The FEMH AI Research Team represents our commitment to integrating artificial intelligence into clinical practice. We focus on developing AI solutions that enhance diagnostic accuracy, streamline clinical workflows, and ultimately improve patient care quality.

Publications & Research

Our latest contributions to the field of medical artificial intelligence

ACL'25 Industry Track

MedPlan: A Two-Stage RAG-Based System for Personalized Medical Plan Generation

Hsin-Ling Hsu*, Cong-Tinh Dao*, Luning Wang, Zitao Shuai, Nguyen Minh Thao Phan, Jun-En Ding, Chun-Chieh Liao, Pengfei Hu, Xiaoxue Han, Chih-Ho Hsu, Dongsheng Luo, Wen-Chih Peng, Feng Liu, Fang-Ming Hung, Chenwei Wu

A novel framework that structures LLM reasoning to align with real-life clinician workflows using SOAP methodology.

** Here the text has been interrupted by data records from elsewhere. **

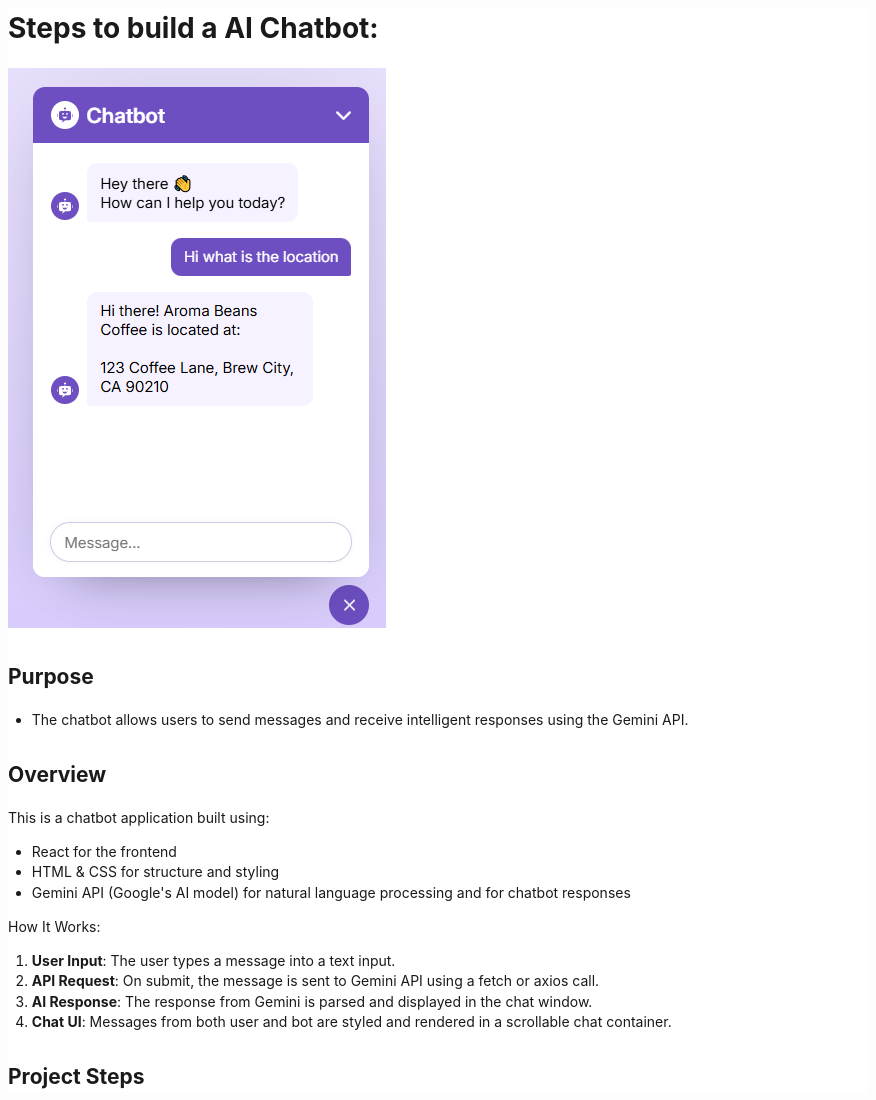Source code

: # Steps to build a AI Chatbot:
![AI Chatbot](image-3.png)

## Purpose
- The chatbot allows users to send messages and receive intelligent responses using the Gemini API.
  
## Overview
This is a chatbot application built using:
- React for the frontend
- HTML & CSS for structure and styling
- Gemini API (Google's AI model) for natural language processing and for chatbot responses

  
How It Works:
1. **User Input**: The user types a message into a text input.
2. **API Request**: On submit, the message is sent to Gemini API using a fetch or axios call.
3. **AI Response**: The response from Gemini is parsed and displayed in the chat window.
4. **Chat UI**: Messages from both user and bot are styled and rendered in a scrollable chat container.
   

## Project Steps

Our two-stage approach significantly outperforms baseline methods in both assessment accuracy and treatment plan quality.

CIKM'24

MEDFuse: Multimodal EHR Data Fusion with Masked Lab-Test Modeling and Large Language Models

Phan Nguyen Minh Thao, Cong-Tinh Dao, Chenwei Wu, Jian-Zhe Wang, Shun Liu, Jun-En Ding, David Restrepo, Feng Liu, Fang-Ming Hung, Wen-Chih Peng

A comprehensive multimodal framework for EHR data fusion that combines masked lab-test modeling with large language models to improve clinical prediction tasks and enhance healthcare decision-making processes.

CIKM'24

EHR-Based Mobile and Web Platform for Chronic Disease Risk Prediction Using Large Language Multimodal Models

Chun-Chieh Liao, Wei-Ting Kuo, I-Hsuan Hu, Yen-Chen Shih, Jun-En Ding, Feng Liu, Fang-Ming Hung

An innovative mobile and web platform that leverages large language multimodal models for chronic disease risk prediction, providing accessible and accurate health assessment tools for both healthcare providers and patients.